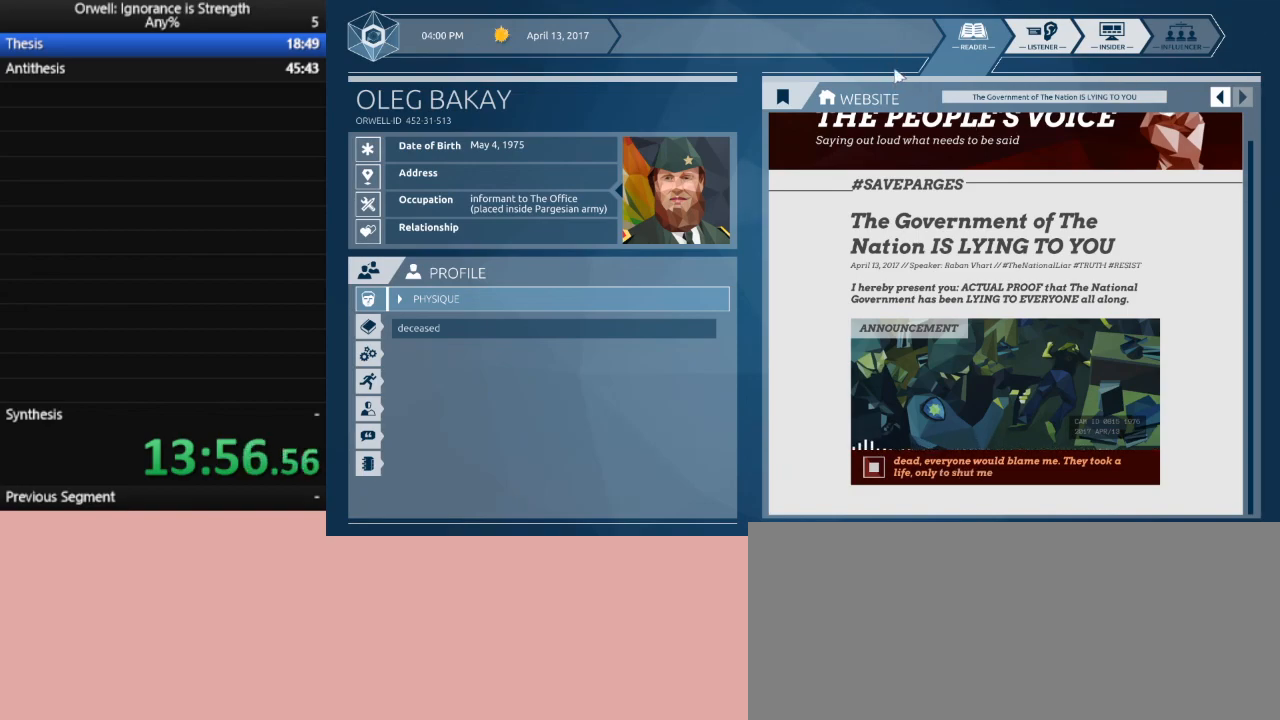
{"keys": [], "mouse": [], "events": [[150, "mouse_left", "down"], [300, "mouse_left", "up"], [383, "mouse_left", "down"], [483, "mouse_left", "up"]]}
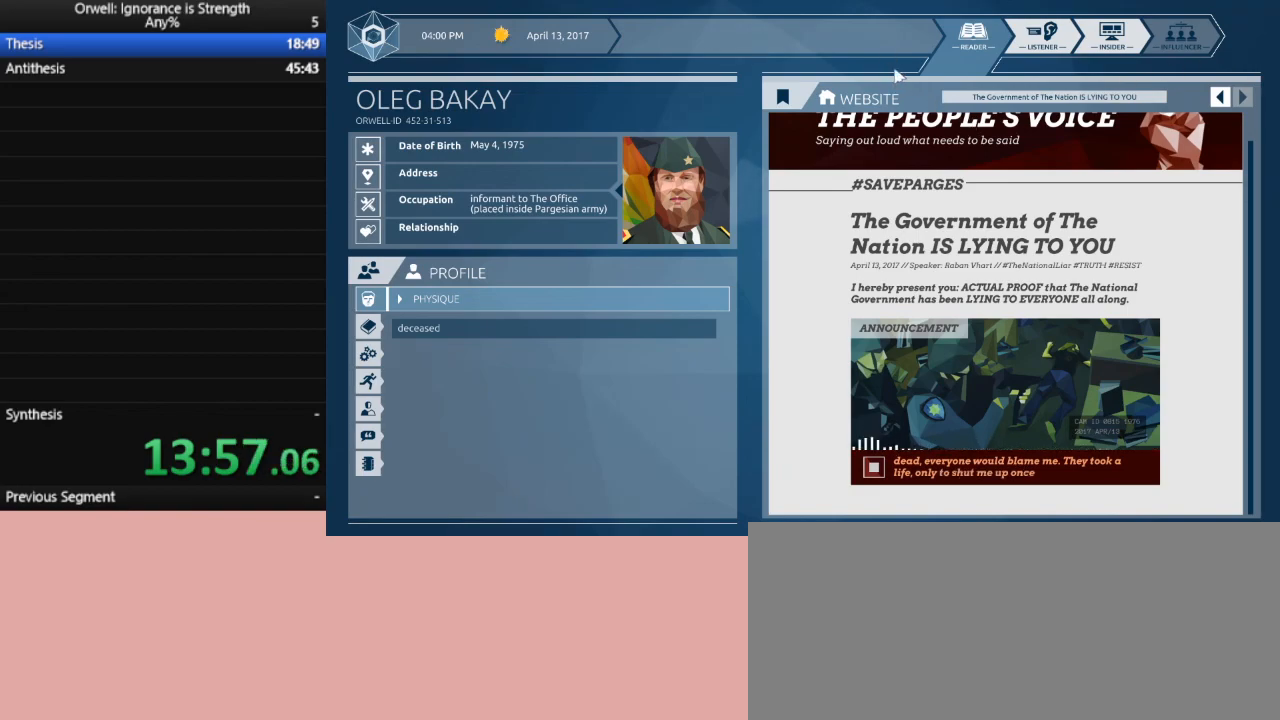
{"keys": [], "mouse": [], "events": [[33, "mouse_left", "down"], [117, "mouse_left", "up"], [217, "mouse_left", "down"], [300, "mouse_left", "up"], [400, "mouse_left", "down"], [500, "mouse_left", "up"]]}
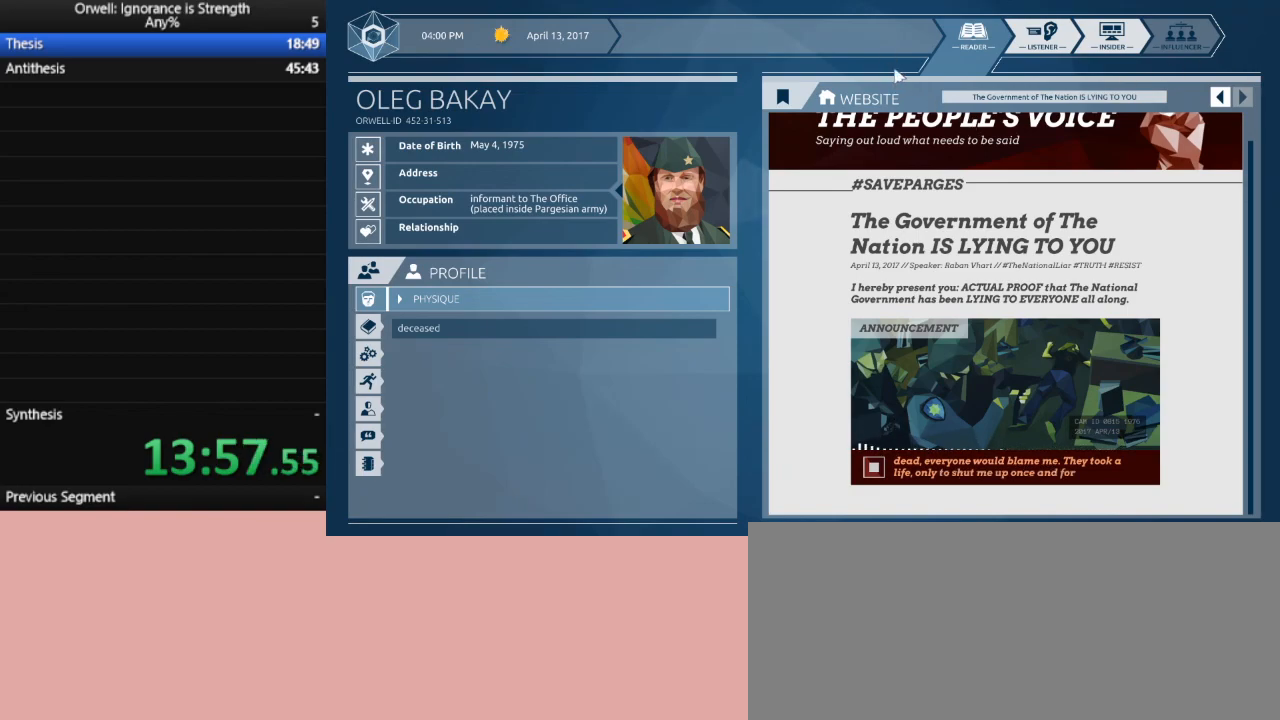
{"keys": [], "mouse": ["left"], "events": [[83, "mouse_left", "down"], [183, "mouse_left", "up"], [283, "mouse_left", "down"], [367, "mouse_left", "up"], [467, "mouse_left", "down"]]}
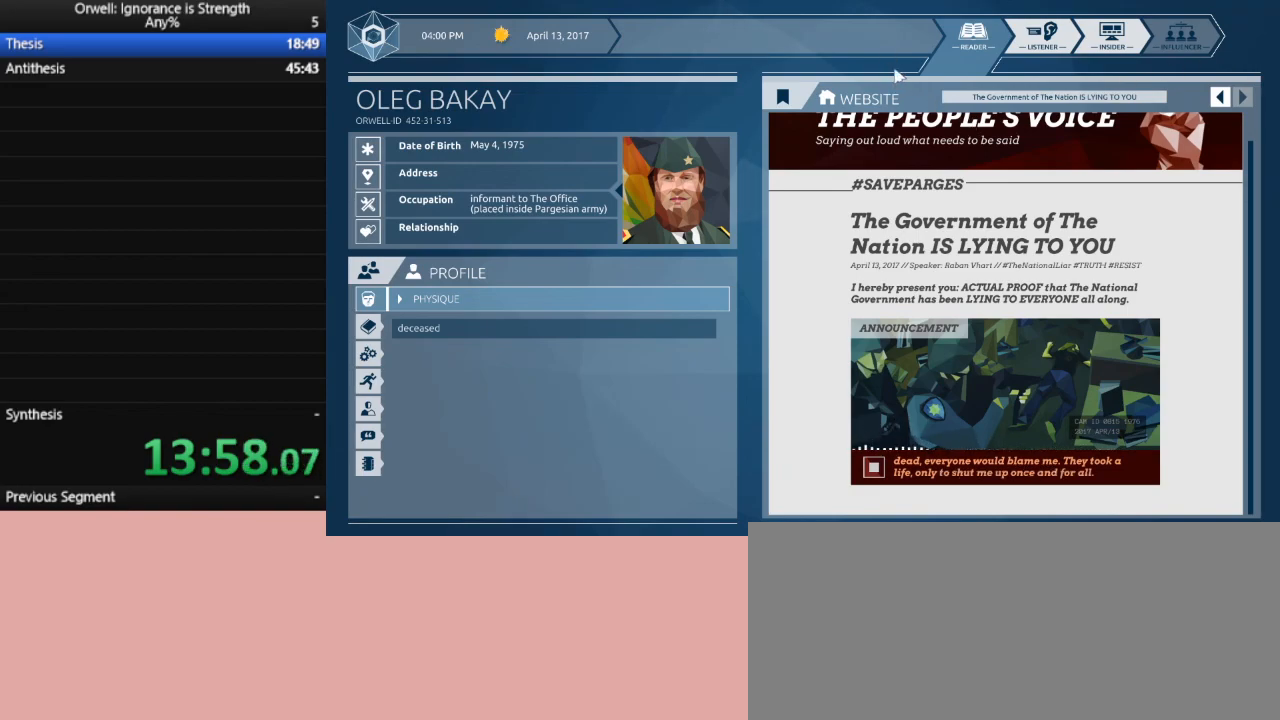
{"keys": [], "mouse": ["left"], "events": [[17, "mouse_left", "up"], [100, "mouse_left", "down"], [250, "mouse_left", "up"], [333, "mouse_left", "down"], [383, "mouse_left", "up"], [483, "mouse_left", "down"]]}
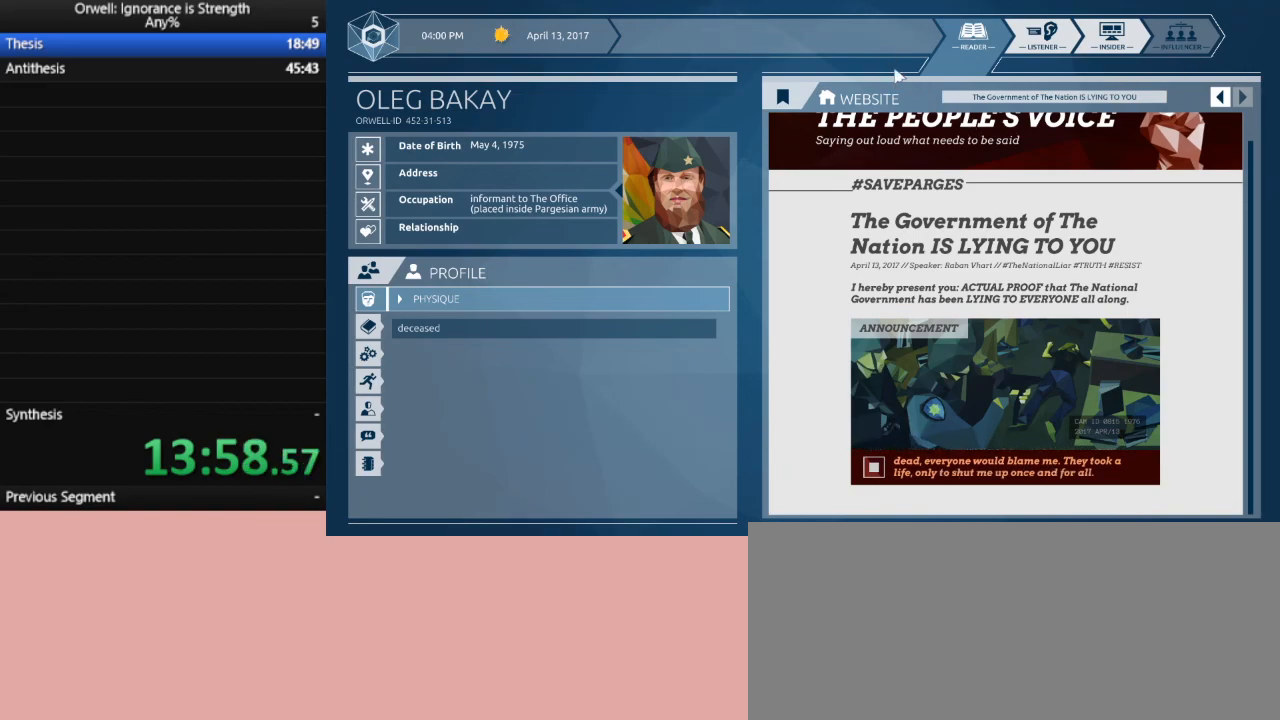
{"keys": [], "mouse": [], "events": [[67, "mouse_left", "up"], [167, "mouse_left", "down"], [267, "mouse_left", "up"], [350, "mouse_left", "down"], [450, "mouse_left", "up"]]}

TASK INSTRUCTIONS: Copy all the material word for word, minus its pictures.

FINISHED TASK:
{"keys": [], "mouse": [], "events": [[150, "mouse_left", "down"], [300, "mouse_left", "up"], [383, "mouse_left", "down"], [483, "mouse_left", "up"]]}
{"keys": [], "mouse": [], "events": [[33, "mouse_left", "down"], [117, "mouse_left", "up"], [217, "mouse_left", "down"], [300, "mouse_left", "up"], [400, "mouse_left", "down"], [500, "mouse_left", "up"]]}
{"keys": [], "mouse": ["left"], "events": [[83, "mouse_left", "down"], [183, "mouse_left", "up"], [283, "mouse_left", "down"], [367, "mouse_left", "up"], [467, "mouse_left", "down"]]}
{"keys": [], "mouse": ["left"], "events": [[17, "mouse_left", "up"], [100, "mouse_left", "down"], [250, "mouse_left", "up"], [333, "mouse_left", "down"], [383, "mouse_left", "up"], [483, "mouse_left", "down"]]}
{"keys": [], "mouse": [], "events": [[67, "mouse_left", "up"], [167, "mouse_left", "down"], [267, "mouse_left", "up"], [350, "mouse_left", "down"], [450, "mouse_left", "up"]]}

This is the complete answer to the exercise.